09 February 2017

(I wrote this in 2014, after a writer's conference in Boston. These were 2 posts on my old blog, Internally Decapitated, which I decided at some dumb moment to "permanently delete"... the page is still there, but I can't edit or post, so I started this one.... I thought it would be helpful (to me or you, I don't know) to repost these posts on my new blog. (Plus, my new posts won't be so lonely!).)

 So far, I've talked about being a survivor of traumatic body and brain injury. Did you know the reason I started this blog is because I'm a writer dying for an outlet and an audience? More than that, it gives me a consistent topic to write about and a sort of direction I find hard to find the self-discipline to maintain on my own. But, really I'm a writer. And I officially know that I don't want to be known as a disabled writer, but a writer who happens to be disabled. I don't want to be force-genre'd simply because my first recognized writing happens to be about or involves in some way someone with a disability.
Right now, I'm in Boston and an AWP conference. I'm with 12,000+ people who also call themselves writers, artists, creators. It's been a major struggle for me, physically. It sucks.

***

--- YOUR OBJECTIVE ---
Could you write what comes next in the blog post about attending the AWP conference as a writer who happens to be disabled, picking up after its last sentence? The data after this blog post plays no part in the work.

--- DATASET EXTRACT ---
***

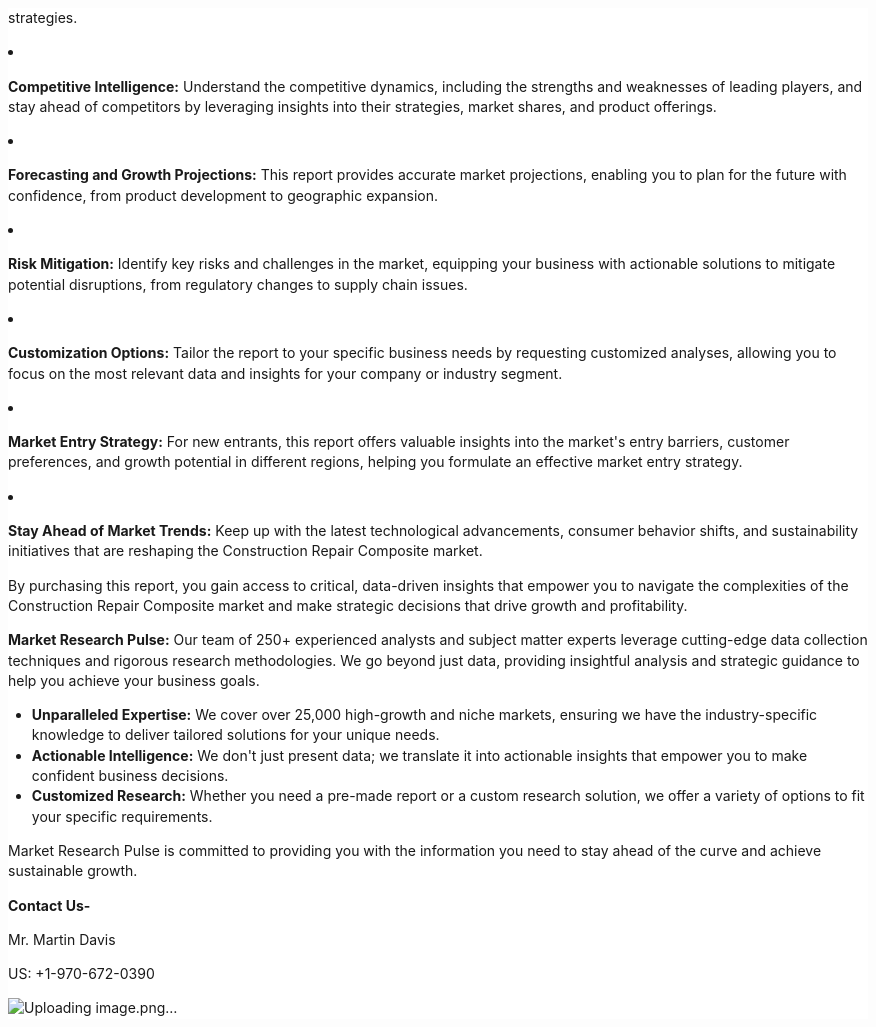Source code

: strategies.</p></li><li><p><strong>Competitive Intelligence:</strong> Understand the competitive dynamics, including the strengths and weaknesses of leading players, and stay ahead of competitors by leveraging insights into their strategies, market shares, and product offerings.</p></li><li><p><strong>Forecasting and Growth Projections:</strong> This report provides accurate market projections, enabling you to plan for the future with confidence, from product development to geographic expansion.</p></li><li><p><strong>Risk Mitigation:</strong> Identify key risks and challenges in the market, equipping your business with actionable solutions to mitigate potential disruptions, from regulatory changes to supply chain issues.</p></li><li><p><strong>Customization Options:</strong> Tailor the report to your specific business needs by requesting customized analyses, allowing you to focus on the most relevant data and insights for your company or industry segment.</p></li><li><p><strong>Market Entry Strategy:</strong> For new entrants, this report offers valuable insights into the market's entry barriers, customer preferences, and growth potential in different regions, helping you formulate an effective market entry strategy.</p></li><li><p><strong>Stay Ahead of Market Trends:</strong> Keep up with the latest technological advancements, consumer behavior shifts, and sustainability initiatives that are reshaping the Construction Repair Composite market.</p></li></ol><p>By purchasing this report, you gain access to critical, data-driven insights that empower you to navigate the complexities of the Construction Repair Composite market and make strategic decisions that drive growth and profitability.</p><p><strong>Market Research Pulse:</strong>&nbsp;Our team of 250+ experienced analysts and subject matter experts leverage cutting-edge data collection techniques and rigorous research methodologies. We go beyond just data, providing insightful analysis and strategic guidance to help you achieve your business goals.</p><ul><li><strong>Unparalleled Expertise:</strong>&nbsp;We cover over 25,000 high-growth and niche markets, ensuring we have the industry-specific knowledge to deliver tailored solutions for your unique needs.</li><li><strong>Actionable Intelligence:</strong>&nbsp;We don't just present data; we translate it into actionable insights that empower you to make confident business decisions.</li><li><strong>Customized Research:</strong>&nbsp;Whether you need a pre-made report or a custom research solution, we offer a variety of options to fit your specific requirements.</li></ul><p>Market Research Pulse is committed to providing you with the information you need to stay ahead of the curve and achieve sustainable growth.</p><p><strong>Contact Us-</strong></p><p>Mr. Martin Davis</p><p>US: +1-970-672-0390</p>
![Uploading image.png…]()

***

--- RESPONSE BOX ---
I got here Tuesday afternoon. My aunt, a published novelist and successful freelancer, Patti Frazee, met me here. Wednesday we went out sightseeing -- I've NEVER been to New England before, and I've been dying to see Boston for 20 years. Last year, the AWP conference was in Chicago, and that was the first time Patti got to introduce me to her world. Last year, we didn't have time to see the city. This year, I came Tuesday thinking the conference started Wednesday, so I was so stoked when I realized it started Thursday and we had all day Wednesday to sightsee. Patti lived in Massachusetts after college, as well as NYC, plus she's visited here in the past, so she had some ideas to build our experience together here on the east coast. I think she enjoyed the fact that it was my first time here and that she was the one that got to show me around, and to be honest, Patti is someone who I have a certain bond with, she understands me a way that others don't, she's allowed me to fuck up and make mistakes without giving up on me, she's one of few people that I know had the highest hopes, and she even maybe had faith, that I would get my shit together, clean up, and start writing or at least doing something to try to meet my potential. Last year, Patti introduced me to a friend of hers at the conference, and she mentioned that I was a poet, "a good poet, like really good." Last year, she gave me the confidence to start calling myself a writer.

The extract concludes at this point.